** Provided records follows **

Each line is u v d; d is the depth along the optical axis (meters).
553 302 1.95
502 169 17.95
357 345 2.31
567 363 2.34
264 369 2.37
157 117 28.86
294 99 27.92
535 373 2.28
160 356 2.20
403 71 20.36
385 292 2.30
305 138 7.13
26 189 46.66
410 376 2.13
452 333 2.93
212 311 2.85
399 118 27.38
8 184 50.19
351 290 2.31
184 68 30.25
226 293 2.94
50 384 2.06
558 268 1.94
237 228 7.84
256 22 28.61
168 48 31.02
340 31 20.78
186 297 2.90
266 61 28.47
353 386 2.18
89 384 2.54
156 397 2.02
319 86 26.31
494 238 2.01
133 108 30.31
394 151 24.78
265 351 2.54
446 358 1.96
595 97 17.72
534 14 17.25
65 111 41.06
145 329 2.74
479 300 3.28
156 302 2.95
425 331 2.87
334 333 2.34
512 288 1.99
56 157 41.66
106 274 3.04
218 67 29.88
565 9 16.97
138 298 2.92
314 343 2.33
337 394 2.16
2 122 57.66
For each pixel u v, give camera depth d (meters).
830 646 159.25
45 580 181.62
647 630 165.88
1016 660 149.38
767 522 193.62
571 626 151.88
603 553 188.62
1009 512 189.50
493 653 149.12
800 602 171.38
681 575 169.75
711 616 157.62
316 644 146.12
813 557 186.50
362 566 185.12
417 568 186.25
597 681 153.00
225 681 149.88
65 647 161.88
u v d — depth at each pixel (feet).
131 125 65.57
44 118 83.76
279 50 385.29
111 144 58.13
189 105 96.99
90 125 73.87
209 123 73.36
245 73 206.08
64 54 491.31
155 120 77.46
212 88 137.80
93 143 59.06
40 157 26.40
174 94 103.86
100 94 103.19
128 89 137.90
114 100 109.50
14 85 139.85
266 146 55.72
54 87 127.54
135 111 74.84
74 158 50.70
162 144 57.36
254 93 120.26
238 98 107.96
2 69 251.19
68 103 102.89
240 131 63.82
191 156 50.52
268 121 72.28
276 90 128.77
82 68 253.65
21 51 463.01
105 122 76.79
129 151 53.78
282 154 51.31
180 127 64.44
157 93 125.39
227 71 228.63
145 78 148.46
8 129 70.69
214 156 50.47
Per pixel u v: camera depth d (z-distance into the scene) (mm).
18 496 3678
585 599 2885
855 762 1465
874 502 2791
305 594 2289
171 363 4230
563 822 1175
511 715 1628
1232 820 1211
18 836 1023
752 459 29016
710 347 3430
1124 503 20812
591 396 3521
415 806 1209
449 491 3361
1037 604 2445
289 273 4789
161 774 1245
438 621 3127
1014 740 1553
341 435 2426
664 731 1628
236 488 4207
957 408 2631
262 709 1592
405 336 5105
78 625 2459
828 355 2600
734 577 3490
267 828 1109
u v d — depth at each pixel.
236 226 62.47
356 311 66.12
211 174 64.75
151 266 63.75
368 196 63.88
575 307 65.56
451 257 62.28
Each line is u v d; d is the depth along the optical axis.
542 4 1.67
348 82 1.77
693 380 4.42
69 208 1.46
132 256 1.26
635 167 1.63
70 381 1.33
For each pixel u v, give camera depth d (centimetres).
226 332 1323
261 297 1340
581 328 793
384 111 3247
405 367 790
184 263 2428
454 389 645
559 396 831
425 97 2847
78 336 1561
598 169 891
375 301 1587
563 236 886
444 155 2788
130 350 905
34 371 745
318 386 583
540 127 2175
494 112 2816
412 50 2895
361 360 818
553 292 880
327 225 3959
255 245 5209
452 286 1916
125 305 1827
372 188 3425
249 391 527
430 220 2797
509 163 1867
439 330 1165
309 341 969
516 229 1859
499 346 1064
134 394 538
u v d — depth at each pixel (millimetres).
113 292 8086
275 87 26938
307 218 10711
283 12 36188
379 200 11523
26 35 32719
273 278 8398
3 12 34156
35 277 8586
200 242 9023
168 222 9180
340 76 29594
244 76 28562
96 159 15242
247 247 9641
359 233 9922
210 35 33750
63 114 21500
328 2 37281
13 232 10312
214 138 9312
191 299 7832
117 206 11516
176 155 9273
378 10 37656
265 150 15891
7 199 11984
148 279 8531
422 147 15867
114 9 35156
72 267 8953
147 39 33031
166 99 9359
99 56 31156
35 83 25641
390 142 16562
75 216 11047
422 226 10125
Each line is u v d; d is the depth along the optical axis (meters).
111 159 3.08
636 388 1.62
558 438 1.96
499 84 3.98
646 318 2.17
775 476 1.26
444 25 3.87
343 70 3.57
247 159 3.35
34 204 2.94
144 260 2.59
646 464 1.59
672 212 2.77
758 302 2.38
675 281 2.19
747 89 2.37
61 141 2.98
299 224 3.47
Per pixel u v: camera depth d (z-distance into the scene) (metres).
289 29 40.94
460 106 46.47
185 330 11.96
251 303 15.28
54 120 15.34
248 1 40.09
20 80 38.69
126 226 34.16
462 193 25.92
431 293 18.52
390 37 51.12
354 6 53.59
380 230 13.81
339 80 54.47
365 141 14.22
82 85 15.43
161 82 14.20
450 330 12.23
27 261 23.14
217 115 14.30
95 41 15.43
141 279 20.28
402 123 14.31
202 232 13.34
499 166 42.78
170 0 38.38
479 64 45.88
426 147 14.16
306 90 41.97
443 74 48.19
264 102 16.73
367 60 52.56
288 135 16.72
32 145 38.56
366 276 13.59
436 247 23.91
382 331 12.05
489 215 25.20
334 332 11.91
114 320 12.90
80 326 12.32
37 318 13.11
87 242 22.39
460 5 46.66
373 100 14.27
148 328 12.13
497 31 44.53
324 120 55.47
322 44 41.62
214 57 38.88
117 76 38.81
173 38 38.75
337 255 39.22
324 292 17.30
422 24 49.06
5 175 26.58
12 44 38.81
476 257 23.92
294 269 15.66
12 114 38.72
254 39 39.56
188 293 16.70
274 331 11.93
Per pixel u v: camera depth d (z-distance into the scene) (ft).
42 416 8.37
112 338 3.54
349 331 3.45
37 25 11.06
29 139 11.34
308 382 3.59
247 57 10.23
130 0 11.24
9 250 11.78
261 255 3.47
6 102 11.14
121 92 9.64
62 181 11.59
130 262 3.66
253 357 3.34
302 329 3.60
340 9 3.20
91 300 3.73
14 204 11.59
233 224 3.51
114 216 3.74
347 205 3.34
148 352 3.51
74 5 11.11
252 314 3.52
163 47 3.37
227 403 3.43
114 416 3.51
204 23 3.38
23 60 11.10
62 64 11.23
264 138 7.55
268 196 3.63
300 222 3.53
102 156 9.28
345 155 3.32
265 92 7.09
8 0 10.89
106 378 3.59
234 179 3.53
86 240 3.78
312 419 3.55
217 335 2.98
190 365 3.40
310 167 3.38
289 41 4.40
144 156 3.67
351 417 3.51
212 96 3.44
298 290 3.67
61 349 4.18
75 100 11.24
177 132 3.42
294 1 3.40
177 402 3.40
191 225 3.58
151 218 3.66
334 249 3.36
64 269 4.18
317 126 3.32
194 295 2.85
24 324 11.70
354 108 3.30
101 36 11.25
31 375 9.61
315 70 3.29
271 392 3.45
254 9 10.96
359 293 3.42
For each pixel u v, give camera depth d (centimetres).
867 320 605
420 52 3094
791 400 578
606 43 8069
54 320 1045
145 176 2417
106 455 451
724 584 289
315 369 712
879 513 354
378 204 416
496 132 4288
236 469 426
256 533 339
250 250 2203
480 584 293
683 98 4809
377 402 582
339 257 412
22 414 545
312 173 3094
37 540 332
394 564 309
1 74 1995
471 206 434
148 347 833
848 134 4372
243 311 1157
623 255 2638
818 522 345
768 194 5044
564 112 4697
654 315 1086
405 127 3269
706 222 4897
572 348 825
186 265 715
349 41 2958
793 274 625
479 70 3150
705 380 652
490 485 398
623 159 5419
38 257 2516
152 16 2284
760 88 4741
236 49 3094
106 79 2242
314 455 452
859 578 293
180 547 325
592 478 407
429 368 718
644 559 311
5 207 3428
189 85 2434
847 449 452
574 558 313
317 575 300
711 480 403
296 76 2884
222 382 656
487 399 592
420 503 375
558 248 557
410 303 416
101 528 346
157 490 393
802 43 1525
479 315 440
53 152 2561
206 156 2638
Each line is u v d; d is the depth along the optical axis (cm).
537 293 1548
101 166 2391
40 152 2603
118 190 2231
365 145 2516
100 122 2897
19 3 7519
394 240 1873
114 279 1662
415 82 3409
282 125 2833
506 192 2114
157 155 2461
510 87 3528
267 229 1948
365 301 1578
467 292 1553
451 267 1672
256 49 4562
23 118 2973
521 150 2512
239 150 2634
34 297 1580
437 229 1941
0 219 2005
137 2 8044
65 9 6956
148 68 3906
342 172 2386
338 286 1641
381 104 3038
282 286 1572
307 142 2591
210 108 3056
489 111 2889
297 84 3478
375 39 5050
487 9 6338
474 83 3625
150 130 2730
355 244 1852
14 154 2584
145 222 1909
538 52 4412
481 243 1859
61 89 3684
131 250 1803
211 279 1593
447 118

** End of Provided records **

Action item: Your answer should be one number, the count of lines in the entries holding the string "scene".

Problem solution: 3